(Input data Opens)
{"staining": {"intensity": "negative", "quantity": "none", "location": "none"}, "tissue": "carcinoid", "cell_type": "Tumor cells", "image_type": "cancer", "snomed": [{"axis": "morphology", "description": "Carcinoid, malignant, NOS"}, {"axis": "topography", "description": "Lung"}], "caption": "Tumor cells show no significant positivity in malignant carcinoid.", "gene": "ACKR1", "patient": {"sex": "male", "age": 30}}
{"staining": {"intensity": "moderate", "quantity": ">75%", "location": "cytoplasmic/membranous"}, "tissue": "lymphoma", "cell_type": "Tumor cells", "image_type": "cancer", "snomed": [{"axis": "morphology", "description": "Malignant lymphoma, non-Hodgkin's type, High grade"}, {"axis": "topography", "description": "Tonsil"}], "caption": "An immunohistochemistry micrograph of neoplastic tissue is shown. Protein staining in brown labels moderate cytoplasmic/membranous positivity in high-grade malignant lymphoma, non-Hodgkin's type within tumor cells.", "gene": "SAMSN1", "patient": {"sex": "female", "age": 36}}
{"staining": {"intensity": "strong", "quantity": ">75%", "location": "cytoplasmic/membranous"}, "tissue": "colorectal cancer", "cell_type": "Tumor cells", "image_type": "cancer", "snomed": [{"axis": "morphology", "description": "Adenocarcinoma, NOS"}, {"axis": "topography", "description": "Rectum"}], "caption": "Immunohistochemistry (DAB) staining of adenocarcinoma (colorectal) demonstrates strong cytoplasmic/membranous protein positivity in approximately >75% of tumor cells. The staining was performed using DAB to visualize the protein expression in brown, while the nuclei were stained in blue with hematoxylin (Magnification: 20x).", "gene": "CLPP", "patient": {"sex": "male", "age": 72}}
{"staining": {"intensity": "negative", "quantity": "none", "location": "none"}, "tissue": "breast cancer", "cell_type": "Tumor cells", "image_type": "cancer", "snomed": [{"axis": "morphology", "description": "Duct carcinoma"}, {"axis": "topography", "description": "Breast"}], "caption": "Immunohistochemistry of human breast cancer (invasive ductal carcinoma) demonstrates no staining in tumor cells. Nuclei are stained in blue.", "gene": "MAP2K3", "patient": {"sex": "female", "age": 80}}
(Input data Closes)
> _What needs to be done_:
Give the listing again in full, with every line intact.

> _Response below_:
{"staining": {"intensity": "negative", "quantity": "none", "location": "none"}, "tissue": "carcinoid", "cell_type": "Tumor cells", "image_type": "cancer", "snomed": [{"axis": "morphology", "description": "Carcinoid, malignant, NOS"}, {"axis": "topography", "description": "Lung"}], "caption": "Tumor cells show no significant positivity in malignant carcinoid.", "gene": "ACKR1", "patient": {"sex": "male", "age": 30}}
{"staining": {"intensity": "moderate", "quantity": ">75%", "location": "cytoplasmic/membranous"}, "tissue": "lymphoma", "cell_type": "Tumor cells", "image_type": "cancer", "snomed": [{"axis": "morphology", "description": "Malignant lymphoma, non-Hodgkin's type, High grade"}, {"axis": "topography", "description": "Tonsil"}], "caption": "An immunohistochemistry micrograph of neoplastic tissue is shown. Protein staining in brown labels moderate cytoplasmic/membranous positivity in high-grade malignant lymphoma, non-Hodgkin's type within tumor cells.", "gene": "SAMSN1", "patient": {"sex": "female", "age": 36}}
{"staining": {"intensity": "strong", "quantity": ">75%", "location": "cytoplasmic/membranous"}, "tissue": "colorectal cancer", "cell_type": "Tumor cells", "image_type": "cancer", "snomed": [{"axis": "morphology", "description": "Adenocarcinoma, NOS"}, {"axis": "topography", "description": "Rectum"}], "caption": "Immunohistochemistry (DAB) staining of adenocarcinoma (colorectal) demonstrates strong cytoplasmic/membranous protein positivity in approximately >75% of tumor cells. The staining was performed using DAB to visualize the protein expression in brown, while the nuclei were stained in blue with hematoxylin (Magnification: 20x).", "gene": "CLPP", "patient": {"sex": "male", "age": 72}}
{"staining": {"intensity": "negative", "quantity": "none", "location": "none"}, "tissue": "breast cancer", "cell_type": "Tumor cells", "image_type": "cancer", "snomed": [{"axis": "morphology", "description": "Duct carcinoma"}, {"axis": "topography", "description": "Breast"}], "caption": "Immunohistochemistry of human breast cancer (invasive ductal carcinoma) demonstrates no staining in tumor cells. Nuclei are stained in blue.", "gene": "MAP2K3", "patient": {"sex": "female", "age": 80}}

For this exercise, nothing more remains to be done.